Edge Deployment on NVIDIA Jetson

This model has been validated on NVIDIA Jetson Orin NX 16GB with llama.cpp.

Validation Hardware Environment

Property Value
Device Model NVIDIA Orin NX Developer Kit
Module / Carrier Board Jetson Orin NX 16GB (P3767-0000) / P3768-0000
SoC / Platform Tegra234 (Orin, tegra23x family)
JetPack / L4T JetPack 5.1.2 / L4T 35.4.1
OS / Kernel Ubuntu 20.04.6 LTS / Linux 5.10.120-tegra
Python 3.8.10
Libraries CUDA 11.4.315, cuDNN 8.6.0.166, TensorRT 8.5.2.2, VPI 2.3.9, Vulkan 1.3.204
OpenCV cv2 4.5.4, CUDA not enabled
Power Mode MAXN
Storage 937 GB NVMe system drive

Example Idle Snapshot on the Validation Device

The values below are a representative jtop snapshot from the validation device and are not fixed hardware limits.

Sensor Example Status
CPU 8 cores, roughly 1-8% load at 729 MHz
GPU 0% load at 306 MHz
Memory 4.1 GB / 15.2 GB
Swap 425 MB / 7.6 GB
EMC 204 MHz (reported cap ~3.2 GHz)
Storage 67.4 GB / 937 GB used
Cooling Fan PWM 100%; jtop reported 0 RPM
Temperatures CPU/GPU/SoC roughly 44-49°C

Why llama.cpp on Jetson?

JetPack 5.1.2 ships with CUDA 11.4. On Jetson, many recent inference stacks either target newer CUDA/toolchain combinations or require significant patching to be practical. In contrast, llama.cpp offers a simpler deployment path:

  • native GGUF support
  • straightforward CUDA build on Jetson
  • OpenAI-compatible HTTP server
  • good memory efficiency for quantized deployment
  • practical support for vision-language inference via mmproj

Build and Deploy on Jetson

# Build llama.cpp on Jetson
git clone https://github.com/ggml-org/llama.cpp
cd llama.cpp
cmake -B build -DGGML_CUDA=ON
cmake --build build --config Release -j$(nproc)

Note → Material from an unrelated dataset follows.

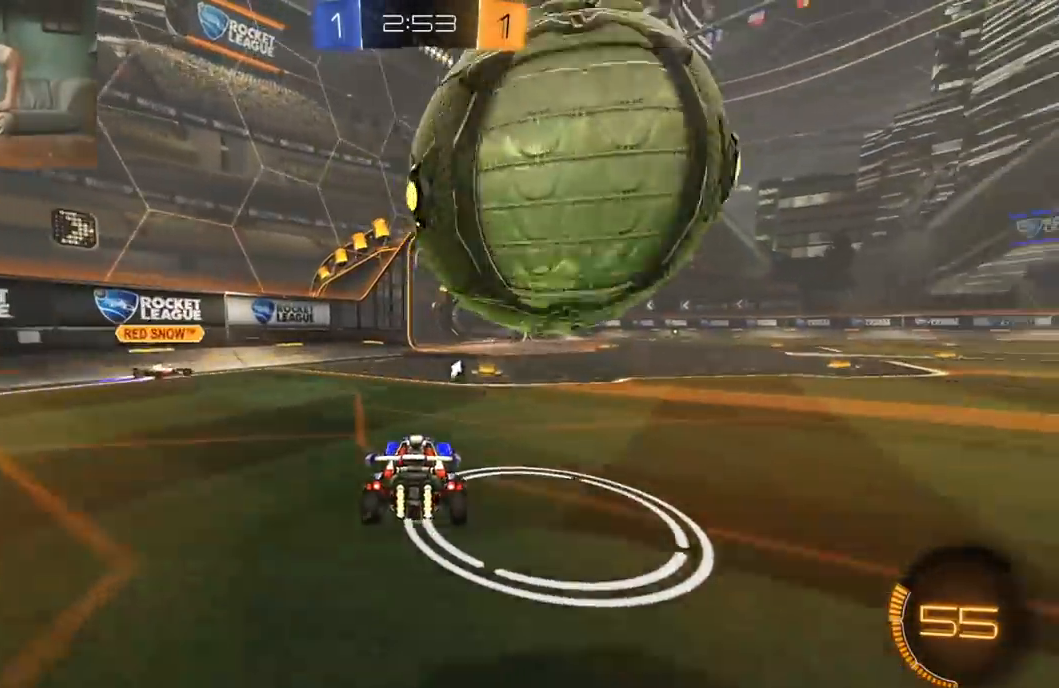
{"buttons": ["R2"], "left_stick": "left", "right_stick": "center", "events": [[83, "left_stick", "left"], [183, "R2", "down"], [200, "left_stick", "right"], [383, "R2", "up"], [450, "R2", "down"], [450, "left_stick", "left"]]}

# Download model and vision projector
huggingface-cli download WayBob/Qwen3VL-8B-4bit-GGUF-Jetson-Deployment \
  --include "gguf_16bit_4bit/disaster-8b-q4km.gguf" \
  --local-dir models/

huggingface-cli download Qwen/Qwen3-VL-8B-Instruct-GGUF \
  --include "*mmproj*Q8*" \
  --local-dir models/

# Launch server
./build/bin/llama-server \
  -m models/gguf_16bit_4bit/disaster-8b-q4km.gguf \
  --mmproj models/mmproj-Qwen3VL-8B-Instruct-Q8_0.gguf \
  -ngl 99 \
  --fit off \
  -c 8192 \
  -ctk q8_0 -ctv q8_0 \
  --host 0.0.0.0 \
  --port 8080

Key Flags

Flag Purpose
-ngl 99 Offload all decoder layers to GPU
--fit off Skip auto memory fitting and reduce Jetson startup time
-c 8192 Set the context length
-ctk q8_0 -ctv q8_0 Quantize KV cache to Q8 to save memory

Representative Memory Footprint

Measured on the validated Jetson setup with Q4_K_M and Q8 KV cache.

Component Memory Footprint
LLM (Q4_K_M) ~4.5 GB
Vision projector (mmproj) ~0.7 GB
KV cache (Q8, c=8192) ~0.6 GB
Compute buffers ~0.4 GB
Total ~6.3 GB

Representative Performance

These are deployment observations from the validated Jetson configuration. They should be treated as representative, not guaranteed.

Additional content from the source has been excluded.